Now when I look back, I think how simple things were then, how the Weirds were limited to a feeling of, “Did I try and make-out with that chick?” or, “Did I show everyone my penis without first working it up into a semi-erection and then claiming it was completely flaccid?” Nowadays things are much worse. Somehow your body never gets used to the anxiety brought on by a crippling hangover; in fact, it gets worse. And it lasts for days. And you think a lot about money. But I’m not here to tell you horror stories about the future. (If I was, I’d tell you about how employers expect you to work 8+ hours every day, and how masturbating without iPad porn has become a difficult skill, akin to starting a fire with two sticks.) This is not a Public Service Announcement. We’re obviously not going to stop what we’re doing. The life that leads up to it is just far too fantastic. I’m just here to say, I get it. We’re in this together. “My name is the J-Train, and I, too, am afraid of Sunday.”
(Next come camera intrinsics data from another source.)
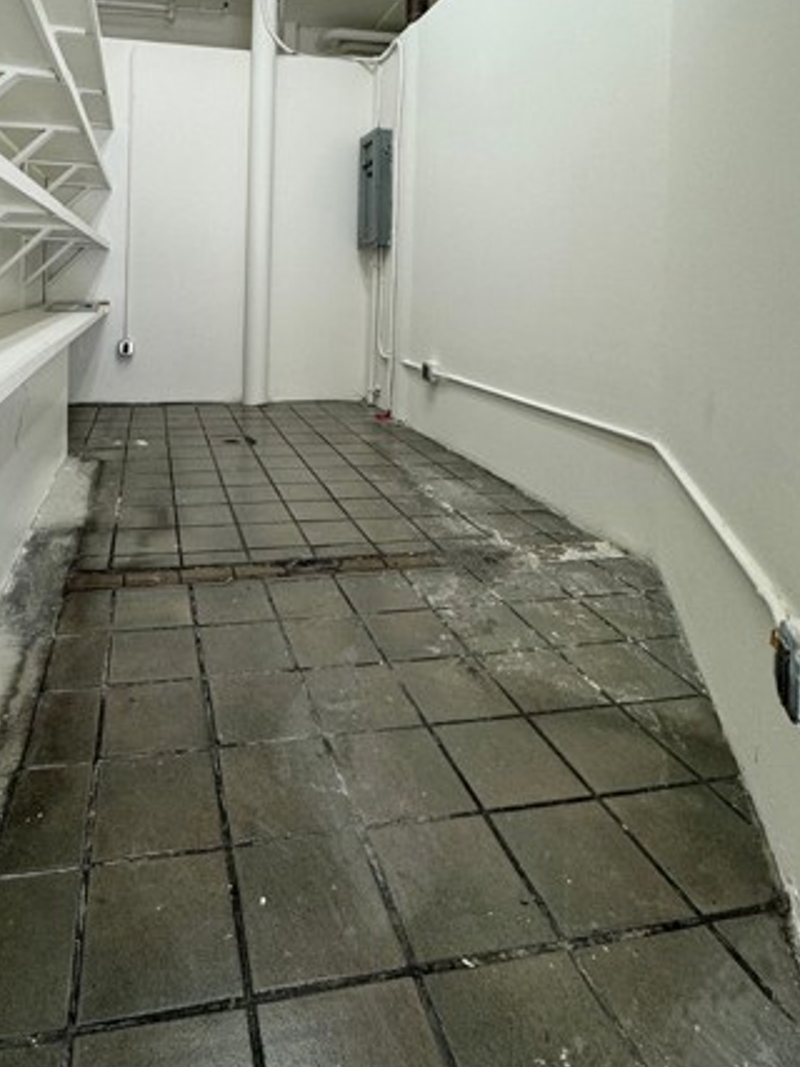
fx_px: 647
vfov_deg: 74.3
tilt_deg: -0.3
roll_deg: -0.7
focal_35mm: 21
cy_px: 287
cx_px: 252
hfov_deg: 61.5
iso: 125
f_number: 2.2
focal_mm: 2.22
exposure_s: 1/120
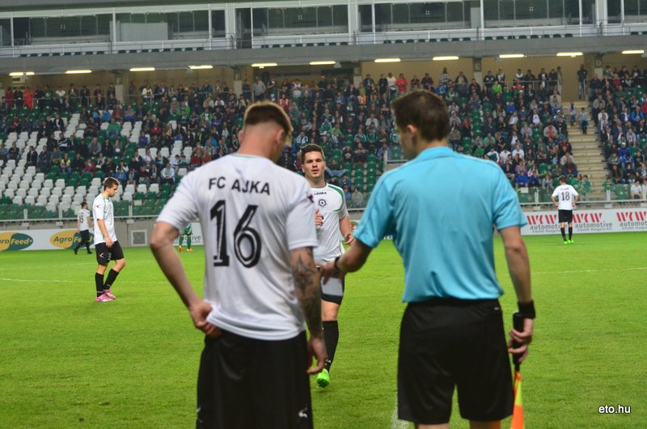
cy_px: 214
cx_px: 324
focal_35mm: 105
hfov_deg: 19.5
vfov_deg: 13.0
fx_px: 1883
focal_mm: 70
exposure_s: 1/250
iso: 1600
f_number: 4.5
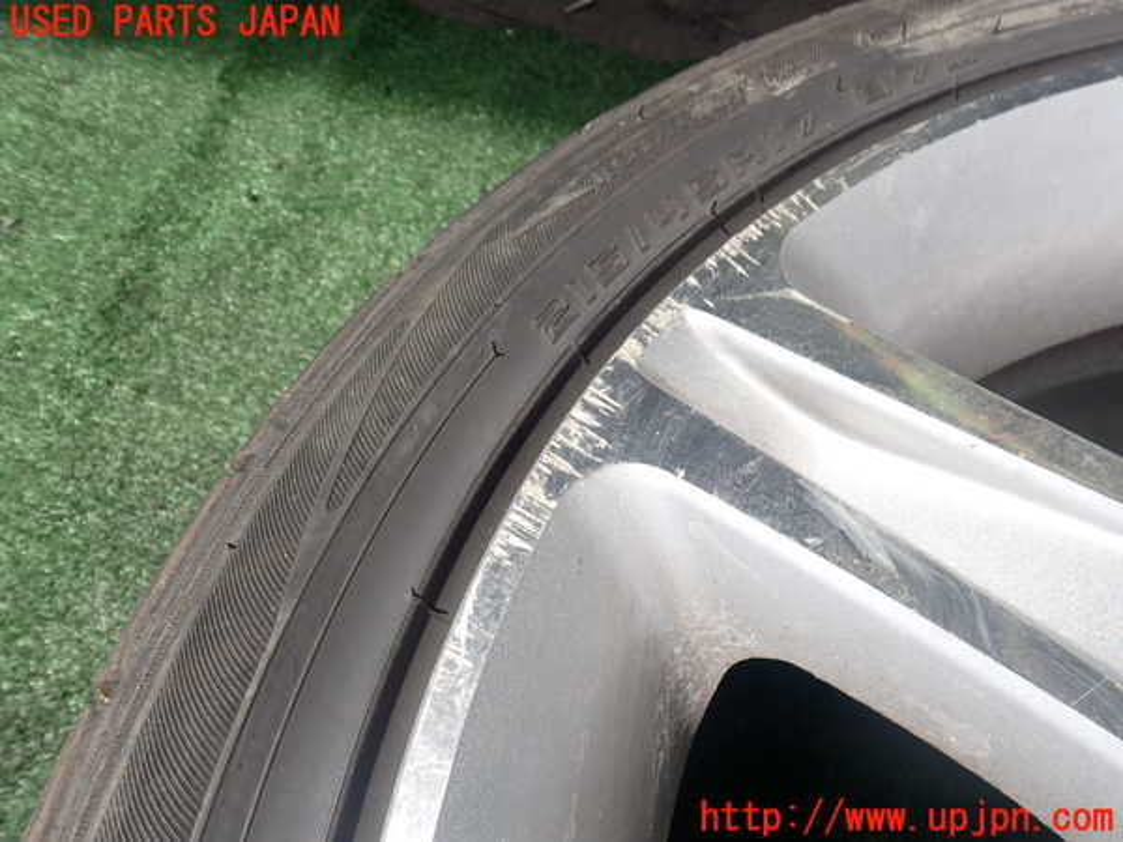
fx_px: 973
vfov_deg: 46.8
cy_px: 421
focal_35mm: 30
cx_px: 562
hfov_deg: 60.0
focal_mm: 5.4
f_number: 3.2
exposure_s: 1/640
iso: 100
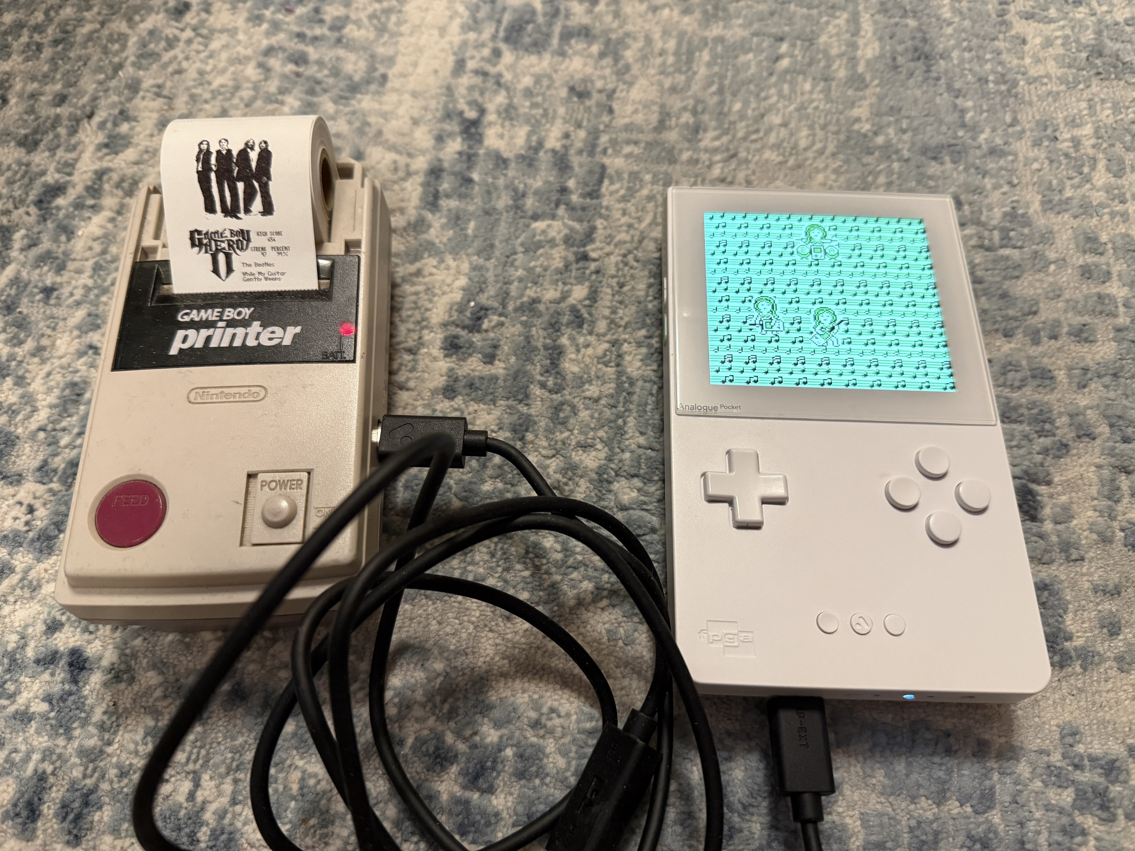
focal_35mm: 24
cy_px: 426
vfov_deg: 56.8
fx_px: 787
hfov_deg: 71.6
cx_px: 568
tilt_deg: -64.4
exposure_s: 1/60
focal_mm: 6.76
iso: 500
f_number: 1.78
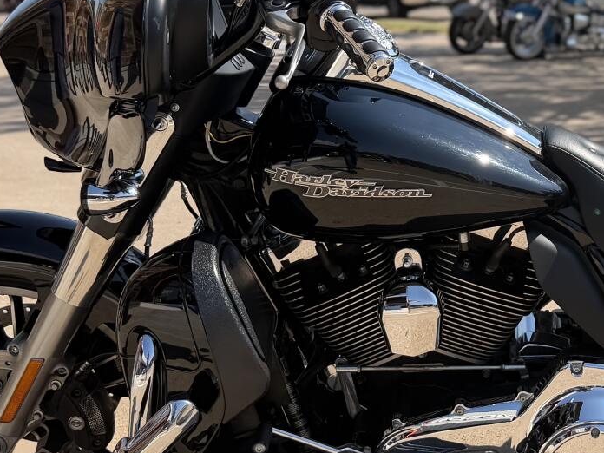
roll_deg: +1.0
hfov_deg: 27.2
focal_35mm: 69
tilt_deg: -9.5
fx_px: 1204
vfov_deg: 21.3
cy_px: 173
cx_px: 537
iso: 80
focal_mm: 6.76
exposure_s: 1/3279
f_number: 1.78
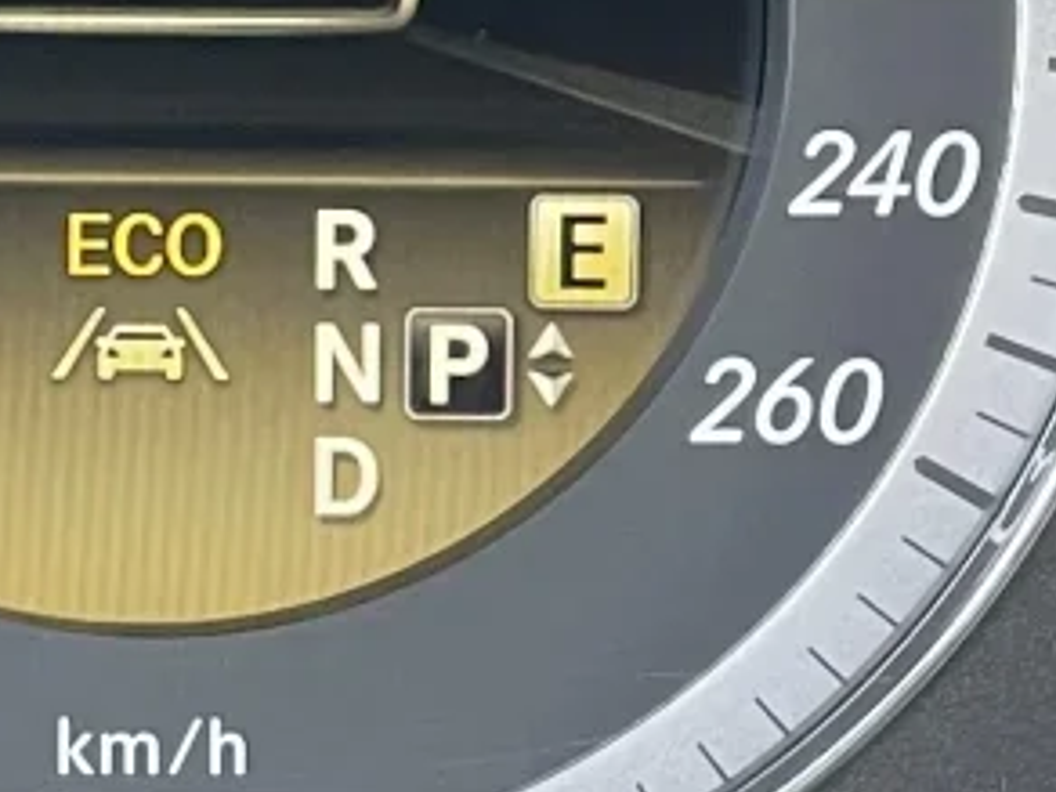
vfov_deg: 8.6
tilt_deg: -16.5
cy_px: 18
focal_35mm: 171
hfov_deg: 11.3
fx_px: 5217
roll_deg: -0.9
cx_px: -260
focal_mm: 4.2
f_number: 1.6
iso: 125
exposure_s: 1/71
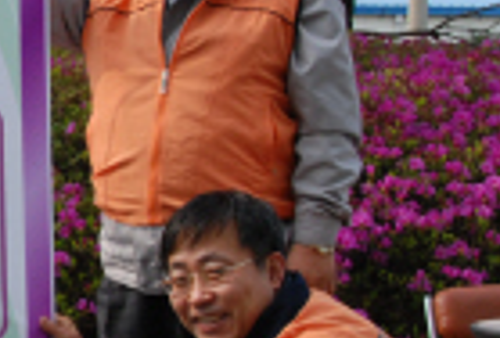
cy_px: 191
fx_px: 1953
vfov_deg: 9.9
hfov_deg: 13.9
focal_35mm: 140
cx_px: -191
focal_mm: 26
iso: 400
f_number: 10
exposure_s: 1/400
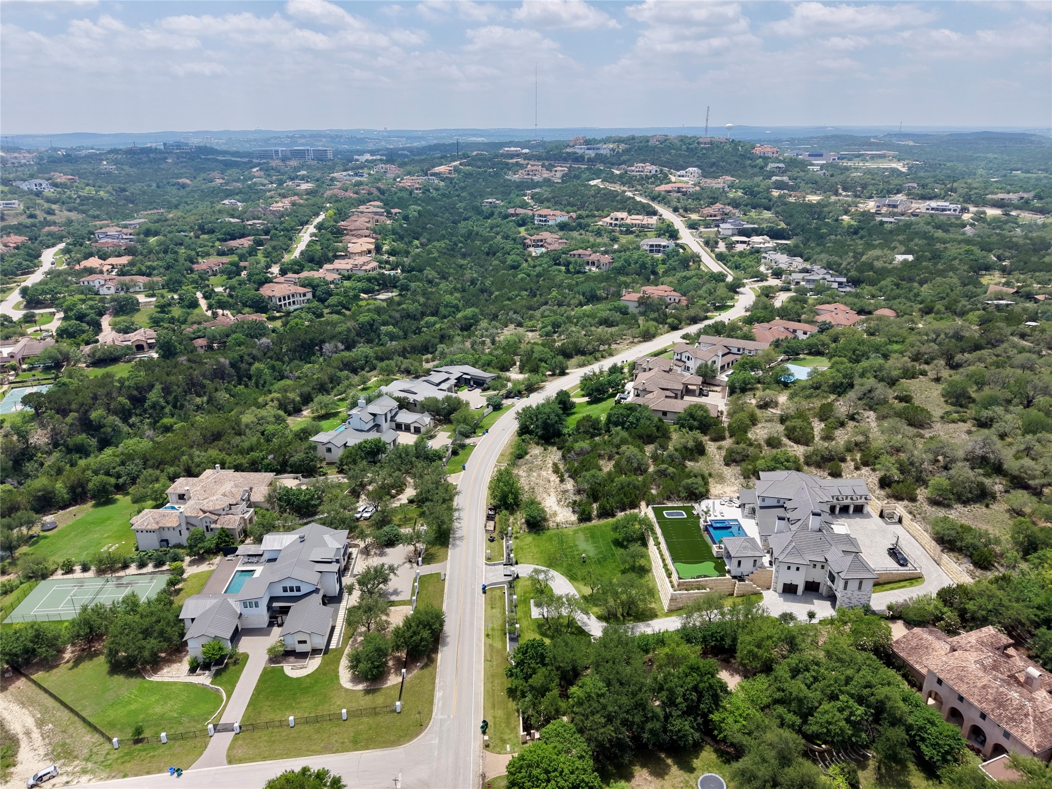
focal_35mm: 24
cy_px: 394
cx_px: 526
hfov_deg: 71.6
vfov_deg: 56.8
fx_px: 729
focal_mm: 8.67
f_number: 1.8
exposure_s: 1/6000
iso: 280
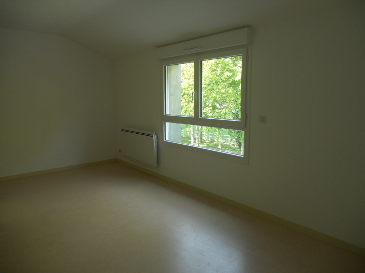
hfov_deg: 65.3
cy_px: 136
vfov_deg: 51.4
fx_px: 285
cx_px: 182
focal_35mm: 27
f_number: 3.2
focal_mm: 4.9
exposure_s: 1/80
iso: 80
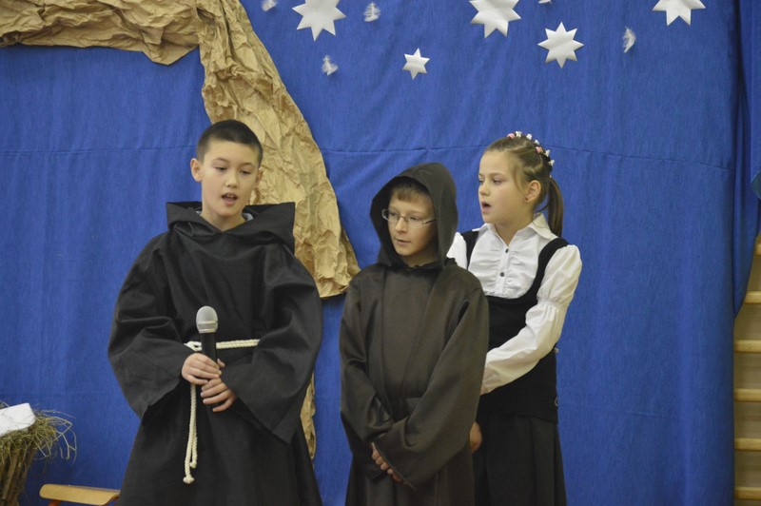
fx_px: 3327
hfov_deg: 13.1
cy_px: 253
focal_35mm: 158
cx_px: 380
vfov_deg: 8.7
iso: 3200
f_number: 5.6
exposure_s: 1/25
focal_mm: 105
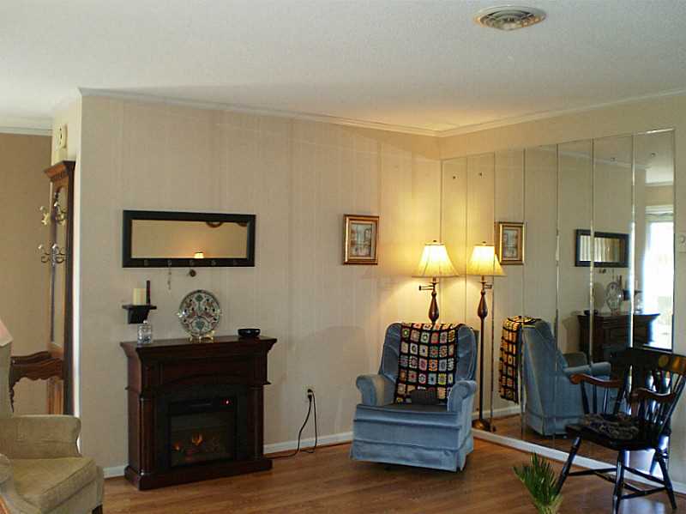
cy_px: 257
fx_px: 713
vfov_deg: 39.6
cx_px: 343
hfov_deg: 51.4
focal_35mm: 36
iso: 200
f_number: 3.1
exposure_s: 1/30
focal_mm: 6.3
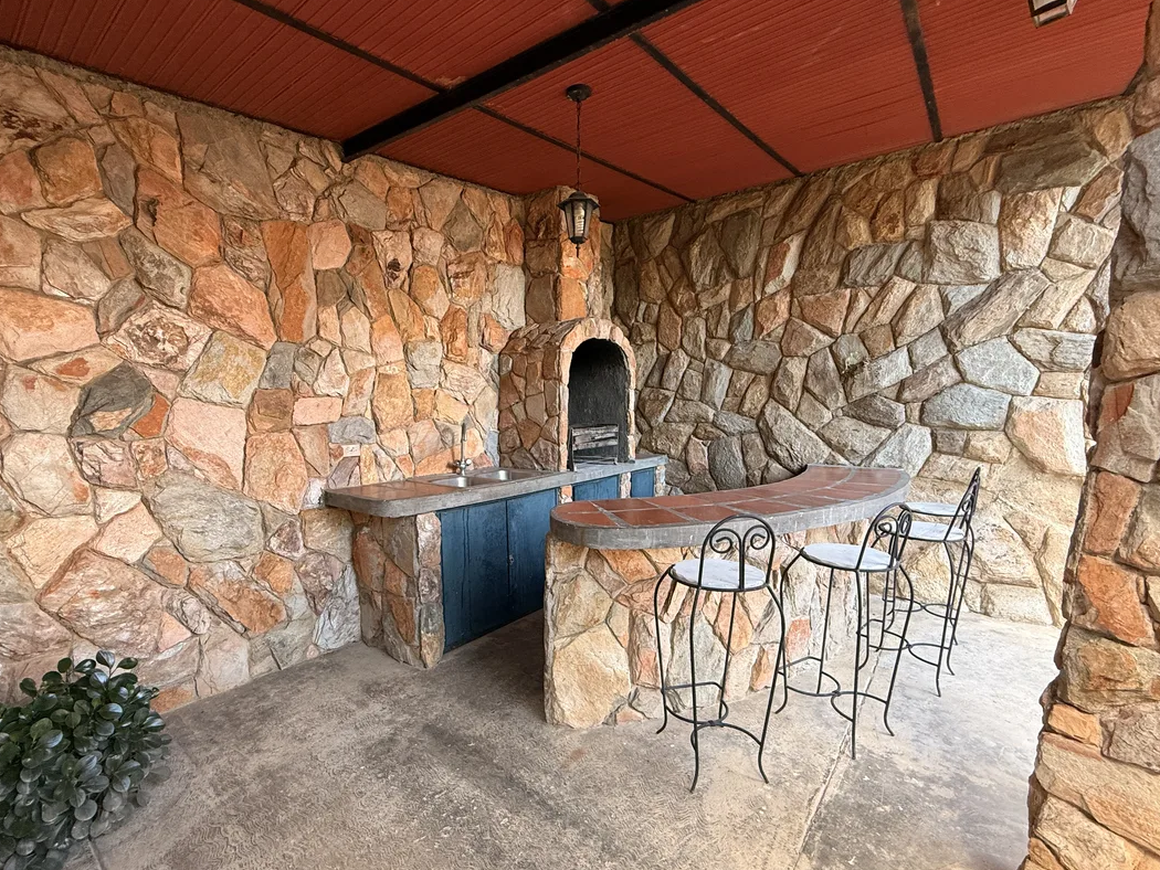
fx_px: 536
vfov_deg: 77.8
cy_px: 489
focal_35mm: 16
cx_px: 553
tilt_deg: -8.3
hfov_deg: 94.4
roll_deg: +0.1
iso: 200
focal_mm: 2.22
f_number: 2.2
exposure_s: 1/99
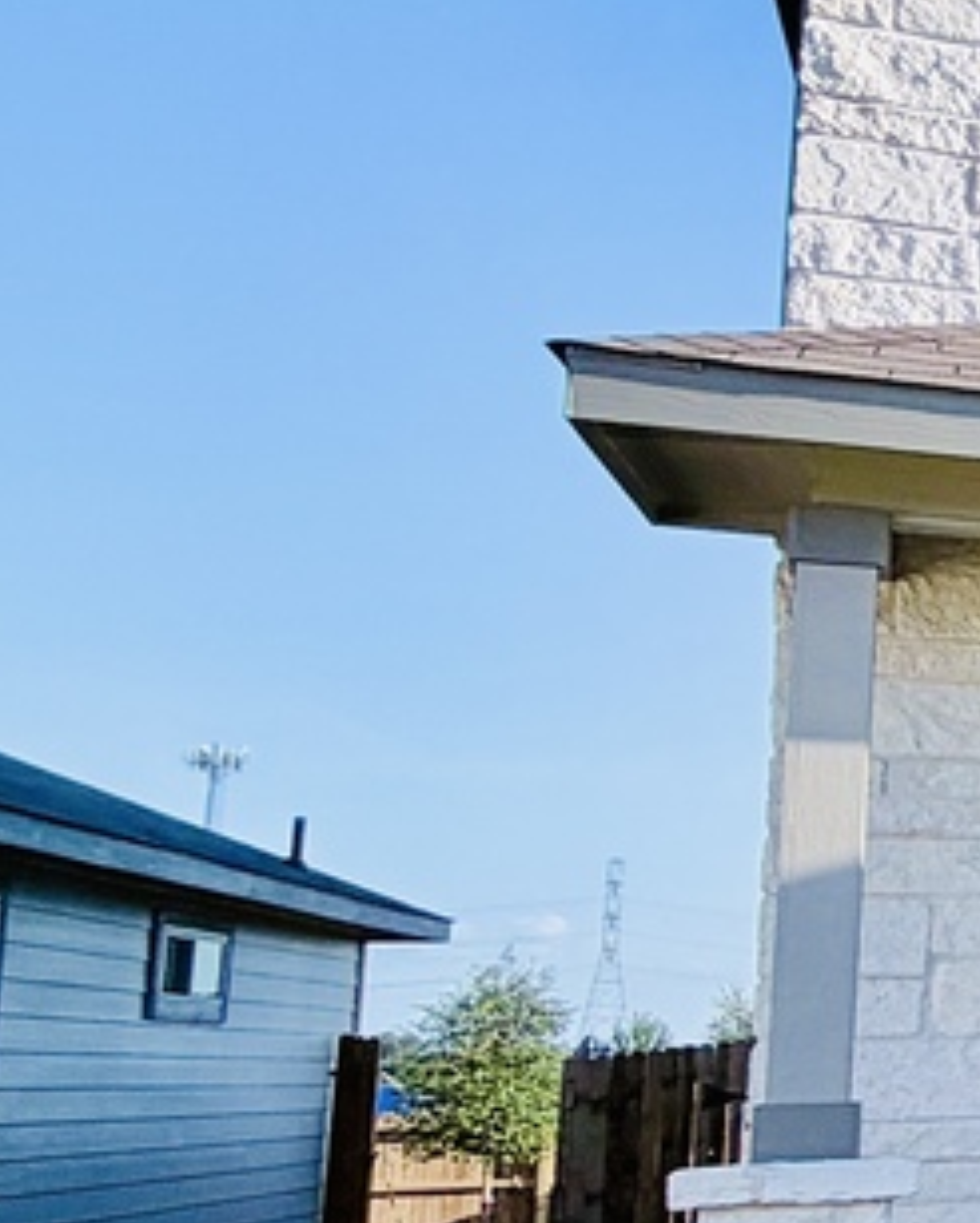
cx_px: 2538
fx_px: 2318
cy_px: 789
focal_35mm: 64
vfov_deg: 29.4
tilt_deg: +6.0
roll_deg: +1.2
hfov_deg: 13.7
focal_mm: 2.22
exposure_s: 1/770
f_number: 2.2
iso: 25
And now, a story: In 2007 I was lucky enough to attend the annual “Super Bowl” of the National Football League. I’m told it’s a very big deal amongst sporting types. I’ve since blocked any memory of it from my mind, but I’m told, by my buddy The Baby, that my beloved New England Patriots were playing the Giant Men of New York. Apparently, I called him the morning of that game and told him in a croaked whisper that the previous night I had accidentally, gingerly, ever so slightly, placed an irregularly large amount of monies worth of lap dances and Champagne on my father’s “emergency” credit card. The Baby says I told him I barely remembered any of it it, save for a moment when the strippers were dragging their butts against the ground (I was shouting “WIPE HARDER!”), and when I came to long enough to find some large men fingerprinting me on the final bill. Baby said on the phone I sounded like eight wives divorced me at the same time; like the weight of the world was lying on my back; like I had to explain to my Dad that getting a semester’s tuition worth of boners felt like an “emergency.” Like I said, I’ve repressed all of that pain, don’t remember any of it. Though I sometimes wake screaming in a cold sweat, full erection, and a pen broken open next to a paper filled with inked fingerprints. At least the Patriots won, right? Baby says the Giants performed an illegal “helmet-catch” at the end of the game, but sometimes I see him shaking his head and glaring at people when I talk about that “4th Patriot’s Super Bowl ring” around others. I mean, they must have won, otherwise I definitely would have killed myself.

So, I feel bad for the Barf-Dumper. Clearly, I’ve been there. I’ve stepped out on the edge of fun and looked into the canyon of grief. I’ll be there again. So will you. And though we party separately in a thousand different ways every Saturday at bars, houses, and apartments; with liquor or beer or drugs, perhaps we’d feel better knowing we suffer together, as one, every Sunday. Let us not see our miserable Sundays as the result of large amounts of chemical depressants and spending days in a row messing with our dopamine levels. Let’s see Suicide Sunday as a result of a life well-lived, the necessary valley we pass through as we climb to new heights of partying the fuck down. And let’s all hold hands, bow our heads, and pray it passes. And somebody, please God, order a pizza.